Seseorang menulis dengan pendekatan belah bambu, pihaknya dia angkat sementara pihak orang lain dia injak. Padahal ia menggunakan simbol-simbol organisasi yang identitasnya jelas. Dengan beraninya si penulis menyatakan pihak lain harus belajar pada pihak dirinya dengan mengesankan pihak lain itu sangat dungu. Padahal dengan pengetahuan kerohanian yang tidak perlu terlalu dalam kita dapat mengetahui bahwa ia telah menulis tentang pihak lain yang tidak ia ketahui dan kuasai dengan baik.
Jika memang ia berilmu yang cukup, maka akan sangat menyenangkan untuk berdiskusi dengan orang semacam ini karena ia kelak akan bisa melihat apa kelebihan dan kekurangan masing-masing pihak.
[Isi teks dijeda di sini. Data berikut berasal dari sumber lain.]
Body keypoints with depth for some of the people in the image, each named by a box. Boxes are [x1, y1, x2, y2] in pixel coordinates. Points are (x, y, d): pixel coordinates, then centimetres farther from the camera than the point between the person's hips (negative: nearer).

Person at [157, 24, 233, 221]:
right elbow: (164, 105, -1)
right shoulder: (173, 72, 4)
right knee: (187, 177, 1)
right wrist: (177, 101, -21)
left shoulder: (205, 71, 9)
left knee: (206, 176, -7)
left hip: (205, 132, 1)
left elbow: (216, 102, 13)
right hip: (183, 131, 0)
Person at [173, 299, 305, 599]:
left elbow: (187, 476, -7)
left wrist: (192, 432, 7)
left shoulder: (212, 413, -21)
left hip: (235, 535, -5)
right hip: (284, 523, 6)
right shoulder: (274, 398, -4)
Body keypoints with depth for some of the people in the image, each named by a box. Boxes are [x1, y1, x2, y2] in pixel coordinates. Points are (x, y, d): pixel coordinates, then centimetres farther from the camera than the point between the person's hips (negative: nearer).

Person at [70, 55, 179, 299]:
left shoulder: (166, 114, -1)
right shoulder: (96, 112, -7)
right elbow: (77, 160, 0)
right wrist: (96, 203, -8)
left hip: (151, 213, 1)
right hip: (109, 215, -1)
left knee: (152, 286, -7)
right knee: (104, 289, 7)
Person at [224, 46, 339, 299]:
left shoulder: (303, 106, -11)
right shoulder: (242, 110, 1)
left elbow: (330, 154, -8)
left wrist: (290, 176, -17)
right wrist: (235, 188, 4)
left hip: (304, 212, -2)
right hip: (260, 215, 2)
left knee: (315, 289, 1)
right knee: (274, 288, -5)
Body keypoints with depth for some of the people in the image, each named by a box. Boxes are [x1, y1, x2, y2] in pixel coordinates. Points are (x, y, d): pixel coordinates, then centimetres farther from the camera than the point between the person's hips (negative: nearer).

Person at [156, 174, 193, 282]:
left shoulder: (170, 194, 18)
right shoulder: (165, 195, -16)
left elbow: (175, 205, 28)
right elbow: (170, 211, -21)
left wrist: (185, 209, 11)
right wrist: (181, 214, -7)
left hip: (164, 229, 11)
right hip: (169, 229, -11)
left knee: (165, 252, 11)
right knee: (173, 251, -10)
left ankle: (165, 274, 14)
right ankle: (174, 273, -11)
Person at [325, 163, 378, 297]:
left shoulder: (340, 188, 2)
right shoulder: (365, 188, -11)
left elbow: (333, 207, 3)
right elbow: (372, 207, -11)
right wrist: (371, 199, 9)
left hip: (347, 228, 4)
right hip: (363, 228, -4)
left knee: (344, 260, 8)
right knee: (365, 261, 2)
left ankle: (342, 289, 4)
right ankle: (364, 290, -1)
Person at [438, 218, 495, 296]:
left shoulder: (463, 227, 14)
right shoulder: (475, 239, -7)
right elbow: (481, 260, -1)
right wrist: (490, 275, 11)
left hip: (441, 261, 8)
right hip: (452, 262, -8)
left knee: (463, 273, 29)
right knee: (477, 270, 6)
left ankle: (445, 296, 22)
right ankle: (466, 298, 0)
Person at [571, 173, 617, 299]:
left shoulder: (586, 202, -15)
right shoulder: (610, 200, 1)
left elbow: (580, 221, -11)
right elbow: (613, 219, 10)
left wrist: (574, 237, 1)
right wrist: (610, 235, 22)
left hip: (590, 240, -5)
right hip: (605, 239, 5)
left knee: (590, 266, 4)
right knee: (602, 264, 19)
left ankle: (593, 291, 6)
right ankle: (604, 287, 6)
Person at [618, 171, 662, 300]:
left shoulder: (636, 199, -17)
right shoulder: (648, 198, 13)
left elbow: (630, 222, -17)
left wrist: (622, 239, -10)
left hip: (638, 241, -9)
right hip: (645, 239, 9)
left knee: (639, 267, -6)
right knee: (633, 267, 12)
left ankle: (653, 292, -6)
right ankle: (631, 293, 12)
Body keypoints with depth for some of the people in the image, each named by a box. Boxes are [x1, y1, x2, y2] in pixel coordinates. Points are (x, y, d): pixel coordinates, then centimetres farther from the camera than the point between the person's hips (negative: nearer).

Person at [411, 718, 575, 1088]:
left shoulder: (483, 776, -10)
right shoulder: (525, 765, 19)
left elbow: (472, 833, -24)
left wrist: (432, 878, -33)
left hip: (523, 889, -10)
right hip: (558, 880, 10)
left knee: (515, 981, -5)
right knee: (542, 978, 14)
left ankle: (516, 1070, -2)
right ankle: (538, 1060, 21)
Insya Allah orang yang cerdas dan memang mencari kebenaran, akan terbuka pikirannya sehingga setidak-tidaknya akan menimbulkan saling pengertian dan penghargaan. Tapi bila pendekatannya hanya sepihak dan berangkat dari asumsi “look down” pada pihak lain, tentu pihak lain itu akan mudah tersulut dan bereaksi secara proporsional sehingga timbullah friksi di dunia maya ini yang sudah menjadi bagian dari domain publik.
Terlepas dari kandungan substansinya, ketika berkomunikasi dan tampil di depan publik, tidak seorangpun boleh bersikap melecehkan, diskriminatif, apalagi menista yang bukan pihaknya. Dalam hal keyakinan, masing-masing pihak pasti punya pegangan kuat sendiri sehingga akan menjadi masalah prinsipil ketika itu diusik oleh orang lain yang terasa tidak pula berilmu tentang yang dikemukakannya. Karena masing-masing pihak bisa melakukan hal yang sama, sangatlah tidak etis--tepatnya tidak sopan--bila seseorang mengungkapkan hal orang lain sementara ia tidak cukup ilmu dan pemahaman tentangnya!
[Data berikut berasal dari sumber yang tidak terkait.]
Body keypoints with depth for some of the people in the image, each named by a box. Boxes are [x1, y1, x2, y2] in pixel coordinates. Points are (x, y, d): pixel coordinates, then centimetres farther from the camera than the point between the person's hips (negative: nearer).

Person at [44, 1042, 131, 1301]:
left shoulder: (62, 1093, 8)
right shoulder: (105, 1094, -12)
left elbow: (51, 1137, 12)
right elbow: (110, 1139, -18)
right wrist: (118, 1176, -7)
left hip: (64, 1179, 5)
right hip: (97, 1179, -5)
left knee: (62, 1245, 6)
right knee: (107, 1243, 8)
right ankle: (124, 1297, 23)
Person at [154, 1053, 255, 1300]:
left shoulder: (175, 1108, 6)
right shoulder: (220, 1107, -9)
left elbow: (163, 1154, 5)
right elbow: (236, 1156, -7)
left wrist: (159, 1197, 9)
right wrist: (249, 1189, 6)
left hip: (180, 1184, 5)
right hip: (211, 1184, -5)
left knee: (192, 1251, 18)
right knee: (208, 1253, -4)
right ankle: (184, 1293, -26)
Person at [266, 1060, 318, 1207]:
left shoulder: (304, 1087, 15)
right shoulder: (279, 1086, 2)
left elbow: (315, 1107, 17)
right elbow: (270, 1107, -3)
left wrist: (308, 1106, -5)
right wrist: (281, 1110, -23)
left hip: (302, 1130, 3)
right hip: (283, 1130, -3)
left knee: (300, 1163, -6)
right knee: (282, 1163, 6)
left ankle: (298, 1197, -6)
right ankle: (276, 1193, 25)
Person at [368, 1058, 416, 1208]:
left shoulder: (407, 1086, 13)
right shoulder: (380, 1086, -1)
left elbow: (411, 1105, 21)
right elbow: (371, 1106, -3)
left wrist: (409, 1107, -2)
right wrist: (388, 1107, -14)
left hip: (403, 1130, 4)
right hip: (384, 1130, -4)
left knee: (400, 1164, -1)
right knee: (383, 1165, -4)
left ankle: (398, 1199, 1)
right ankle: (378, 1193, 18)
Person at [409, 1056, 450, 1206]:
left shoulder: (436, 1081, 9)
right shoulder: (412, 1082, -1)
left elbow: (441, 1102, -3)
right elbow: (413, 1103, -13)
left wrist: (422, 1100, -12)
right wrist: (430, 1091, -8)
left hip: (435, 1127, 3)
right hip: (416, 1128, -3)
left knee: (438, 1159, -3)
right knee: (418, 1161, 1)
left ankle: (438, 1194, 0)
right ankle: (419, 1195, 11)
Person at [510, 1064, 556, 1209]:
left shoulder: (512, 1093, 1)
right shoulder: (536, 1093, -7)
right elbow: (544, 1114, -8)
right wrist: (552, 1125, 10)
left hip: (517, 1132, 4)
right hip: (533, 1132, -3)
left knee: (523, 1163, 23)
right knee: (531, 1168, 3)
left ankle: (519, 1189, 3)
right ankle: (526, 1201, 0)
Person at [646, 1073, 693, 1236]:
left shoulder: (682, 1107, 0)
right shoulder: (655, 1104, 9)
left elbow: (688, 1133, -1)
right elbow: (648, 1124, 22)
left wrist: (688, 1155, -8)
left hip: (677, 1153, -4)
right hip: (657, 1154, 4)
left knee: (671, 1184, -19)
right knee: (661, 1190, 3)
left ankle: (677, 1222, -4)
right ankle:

Sebetulnya apa yang dicari seorang Kompasioner dengan tulisannya? Apakah sekedar ingin populer, untuk menunjukkan kehebatan diri, mau melepaskan nafsunya menista orang atau pihak lain yang berbeda dengannya? Semestinya ajang ini digunakan secara positif utnuk berbagi informasi, menebar saling pengertian, memberikan pencerahan dengan sesama, meningkatkan kemampuan menulis dan jurnalistik, dan sebagainya yang dapat membawa pada peningkatan kemaslahatan bangsa.
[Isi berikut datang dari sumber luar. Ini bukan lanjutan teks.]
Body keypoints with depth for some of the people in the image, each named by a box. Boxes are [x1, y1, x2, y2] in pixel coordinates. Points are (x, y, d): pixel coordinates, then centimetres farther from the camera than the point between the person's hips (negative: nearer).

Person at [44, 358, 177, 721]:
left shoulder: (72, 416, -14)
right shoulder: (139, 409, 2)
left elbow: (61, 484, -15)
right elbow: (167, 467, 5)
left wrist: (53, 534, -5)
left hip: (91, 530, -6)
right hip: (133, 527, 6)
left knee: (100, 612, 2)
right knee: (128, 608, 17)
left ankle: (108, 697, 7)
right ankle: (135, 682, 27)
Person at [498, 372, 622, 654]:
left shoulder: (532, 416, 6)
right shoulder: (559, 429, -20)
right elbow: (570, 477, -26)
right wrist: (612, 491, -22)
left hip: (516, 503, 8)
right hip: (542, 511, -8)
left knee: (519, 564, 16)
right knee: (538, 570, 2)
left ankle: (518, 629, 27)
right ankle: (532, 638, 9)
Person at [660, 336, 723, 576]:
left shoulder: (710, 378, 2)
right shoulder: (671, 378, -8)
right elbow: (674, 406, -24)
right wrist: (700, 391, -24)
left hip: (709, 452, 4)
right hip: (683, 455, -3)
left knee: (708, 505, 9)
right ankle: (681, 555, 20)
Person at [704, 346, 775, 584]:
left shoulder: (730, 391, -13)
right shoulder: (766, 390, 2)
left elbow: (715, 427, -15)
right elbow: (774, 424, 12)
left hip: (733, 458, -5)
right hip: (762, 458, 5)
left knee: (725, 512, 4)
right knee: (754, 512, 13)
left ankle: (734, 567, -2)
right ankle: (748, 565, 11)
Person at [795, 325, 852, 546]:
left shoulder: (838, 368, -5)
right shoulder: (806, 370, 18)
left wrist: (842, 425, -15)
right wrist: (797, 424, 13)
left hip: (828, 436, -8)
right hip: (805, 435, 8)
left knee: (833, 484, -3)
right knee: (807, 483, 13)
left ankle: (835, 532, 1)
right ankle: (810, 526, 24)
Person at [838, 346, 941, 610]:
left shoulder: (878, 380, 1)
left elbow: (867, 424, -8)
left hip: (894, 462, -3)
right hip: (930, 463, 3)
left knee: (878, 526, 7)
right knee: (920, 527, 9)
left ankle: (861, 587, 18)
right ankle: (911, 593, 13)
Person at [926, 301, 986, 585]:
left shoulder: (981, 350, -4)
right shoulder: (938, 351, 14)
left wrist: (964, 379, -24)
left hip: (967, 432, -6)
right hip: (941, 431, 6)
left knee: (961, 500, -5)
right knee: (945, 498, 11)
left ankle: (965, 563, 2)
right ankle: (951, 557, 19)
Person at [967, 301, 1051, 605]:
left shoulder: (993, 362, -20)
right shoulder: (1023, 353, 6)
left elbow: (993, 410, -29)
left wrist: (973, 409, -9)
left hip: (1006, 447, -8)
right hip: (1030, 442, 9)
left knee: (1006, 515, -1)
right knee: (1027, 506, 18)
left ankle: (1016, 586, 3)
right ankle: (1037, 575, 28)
Sebagai ajang yang difasilitasi oleh sebuah media massa yang besar, sebenarnya Kompasiana sudah mengarah ke sana sebagaimana dinyatakan dalam ketentuan yang dicantumkan Tim Admin Kompasiana. Entah karena tidak membacanya, lalai, atau bersengaja (celakalah ia bila demikian), masih saja ada kita jumpai Kompasioner yang menulis dengan pendekatan yang destruktif sebagaimana dijelaskan di atas, khususnya “masuk kamar orang lain” atau memberikan komentar yang sinis serta apriori. Sebenarnya bila kita tidak senang dengan suatu hal, bisa dilakukan masukan atau koreksi dengan santun dan berimbang. Bila tidak juga memberikan hasil atau makin parah, bukankah kita punya Tim Admin yang bertanggungjawab terhadap lurusnya Kompasiana ini?